O estudo foi conduzido pelo professor Robert Grant, investigador principal do estudo iPrEx, e colegas em São Francisco e Boston. Inscreveu 24 mulheres e 24 homens transexuais entre junho de 2017 e junho de 2018.
Todas as 24 mulheres trans estavam tomando estradiol, por via oral ou injetável. Quatro também tomavam progesterona e nove também tomavam espironolactona, um medicamento bloqueador de testosterona.
Dos 24 homens trans, 23 tomavam testosterona, e 22 usavam implantes ou recebiam injeções. Três também usavam o moderador de andrógeno finasterida, que modera os efeitos colaterais indesejados da testosterona.
A idade mediana dos participantes foi de 31 anos, dos quais um quarto abaixo de 28 e outro quarto acima de 40. Se autodenominaram brancos 57% e 21% declararam ser negros; 32% eram latinas/latinos e poderiam se descrever como brancos ou negros. Eles tinham peso corporal semelhante.
Os níveis dos medicamentos da PrEP foram medidos em amostras semanais de sangue seco, coletadas no início do estudo e ao final de cada uma das quatro semanas.
Os níveis dos medicamentos da PrEP foram medidos em amostras semanais de sangue seco (ASSS), coletadas no início do estudo e ao final de cada uma das quatro semanas. Estes foram comparados com os níveis em 17 mulheres cisgênero e 15 homens cisgêneros que participaram de outro estudo de níveis de fármacos com dosagem de PrEP diretamente observada.
RESULTADOS
Os níveis sanguíneos observados dos medicamentos da PrEP em homens trans foram 23% mais baixos do que aqueles observados em mulheres cis. Apesar desta diferença ser estatisticamente significativa, ou seja, improvável de ser devida ao acaso, ela não reduziu os níveis em homens trans abaixo de sua concentração efetiva provável para a prevenção do HIV. Isto é importante, considerando que os níveis em homens trans e cis foram idênticos, e a PrEP tem um histórico comprovado de eficácia em homens cis.
Por outro lado, tomar PrEP não resultou em mudanças significativas nos níveis de THAG em mulheres ou homens trans.
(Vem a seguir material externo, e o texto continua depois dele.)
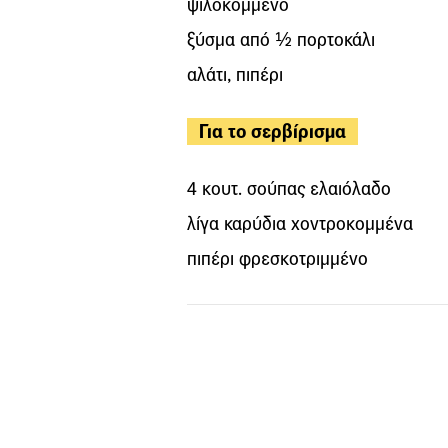
ψιλοκομμένο
ξύσμα από ½ πορτοκάλι
αλάτι, πιπέρι
Για το σερβίρισμα
4 κουτ. σούπας ελαιόλαδο
λίγα καρύδια χοντροκομμένα
πιπέρι φρεσκοτριμμένο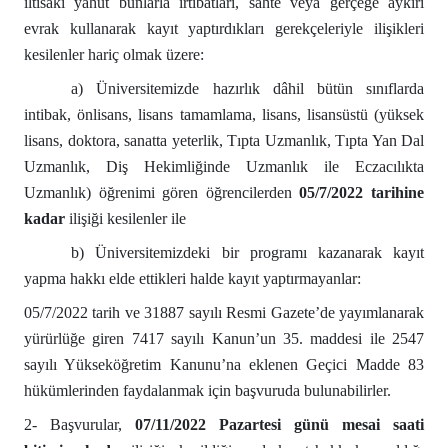
iltisakı yahut bunlarla irtibatları, sahte veya gerçeğe aykırı
evrak kullanarak kayıt yaptırdıkları gerekçeleriyle ilişikleri
kesilenler hariç olmak üzere:
a) Üniversitemizde hazırlık dâhil bütün sınıflarda
intibak, önlisans, lisans tamamlama, lisans, lisansüstü (yüksek
lisans, doktora, sanatta yeterlik, Tıpta Uzmanlık, Tıpta Yan Dal
Uzmanlık, Diş Hekimliğinde Uzmanlık ile Eczacılıkta
Uzmanlık) öğrenimi gören öğrencilerden
05/7/2022 tarihine
kadar
ilişiği kesilenler ile
b) Üniversitemizdeki bir programı kazanarak kayıt
yapma hakkı elde ettikleri halde kayıt yaptırmayanlar:
05/7/2022 tarih ve 31887 sayılı Resmi Gazete’de yayımlanarak
yürürlüğe giren 7417 sayılı Kanun’un 35. maddesi ile 2547
sayılı Yükseköğretim Kanunu’na eklenen Geçici Madde 83
hükümlerinden faydalanmak için başvuruda bulunabilirler.
2- Başvurular,
07/11/2022 Pazartesi günü mesai saati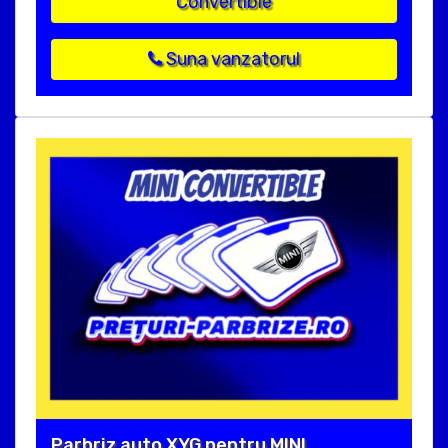
Convertible
Suna vanzatorul
Parbriz auto XYG pentru MINI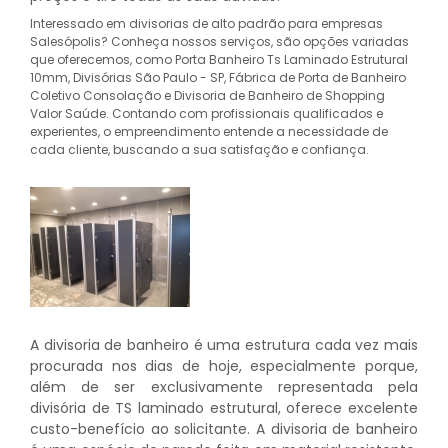
Interessado em divisorias de alto padrão para empresas
Salesópolis? Conheça nossos serviços, são opções variadas
que oferecemos, como Porta Banheiro Ts Laminado Estrutural
10mm, Divisórias São Paulo - SP, Fábrica de Porta de Banheiro
Coletivo Consolação e Divisoria de Banheiro de Shopping
Valor Saúde. Contando com profissionais qualificados e
experientes, o empreendimento entende a necessidade de
cada cliente, buscando a sua satisfação e confiança.
A divisoria de banheiro é uma estrutura cada vez mais
procurada nos dias de hoje, especialmente porque,
além de ser exclusivamente representada pela
divisória de TS laminado estrutural, oferece excelente
custo-benefício ao solicitante. A divisoria de banheiro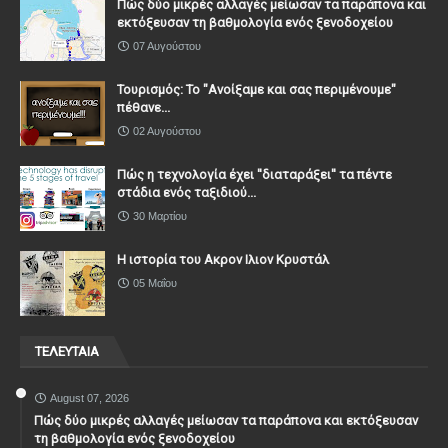
Πώς δύο μικρές αλλαγές μείωσαν τα παράπονα και
εκτόξευσαν τη βαθμολογία ενός ξενοδοχείου
07 Αυγούστου
Τουρισμός: Το "Ανοίξαμε και σας περιμένουμε"
πέθανε...
02 Αυγούστου
Πώς η τεχνολογία έχει ''διαταράξει'' τα πέντε
στάδια ενός ταξιδιού...
30 Μαρτίου
Η ιστορία του Ακρον Ιλιον Κρυστάλ
05 Μαΐου
ΤΕΛΕΥΤΑΙΑ
August 07, 2026
Πώς δύο μικρές αλλαγές μείωσαν τα παράπονα και εκτόξευσαν
τη βαθμολογία ενός ξενοδοχείου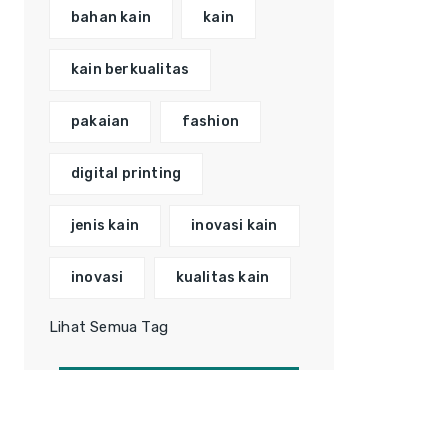
bahan kain
kain
kain berkualitas
pakaian
fashion
digital printing
jenis kain
inovasi kain
inovasi
kualitas kain
Lihat Semua Tag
Os efeitos colaterais observados foram os comuns de curto prazo observados em pessoas que iniciaram a PrEP: algumas náuseas, diarreia, fadiga e dor abdominal, principalmente concentradas na primeira semana.
Os homens transexuais tiveram uma redução moderada da depuração da creatinina (uma medida da função renal), o que também pode afetar os níveis dos medicamentos. Mas os pesquisadores não especulam sobre as razões para essa diferença, que não foi grande.
Os 48 foram observados diretamente na ingestão de suas doses diárias de PrEP durante um período de quatro semanas, principalmente (97%) por meio de um link de vídeo ao vivo. Um dos participantes desistiu após duas semanas; o restante completou o estudo.
Para os propósitos deste estudo, apenas os níveis de tenofovir foram medidos. As amostras medem os níveis intracelulares (isto é, dentro das células) da versão totalmente metabolizada do medicamento, difosfato de tenofovir (TFV-DP). Ao contrário dos níveis do fármaco no plasma sanguíneo, que atingem seu máximo no intervalo de dois dias a uma semana, estes aumentam mais lentamente durante um período de várias semanas. Na verdade, descobriu-se que ainda estavam aumentando no final do período de quatro semanas, e os pesquisadores calcularam que só deveriam atingir o “estado estacionário” (isto é, um nível intracelular máximo, quando não aumenta mais), ao final de oito semanas. É importante observar que os níveis destes medicamentos não precisam atingir o estado estacionário para alcançar eficácia total como PrEP. O estado estacionário é usado principalmente como uma medida comparativa da absorção do medicamento.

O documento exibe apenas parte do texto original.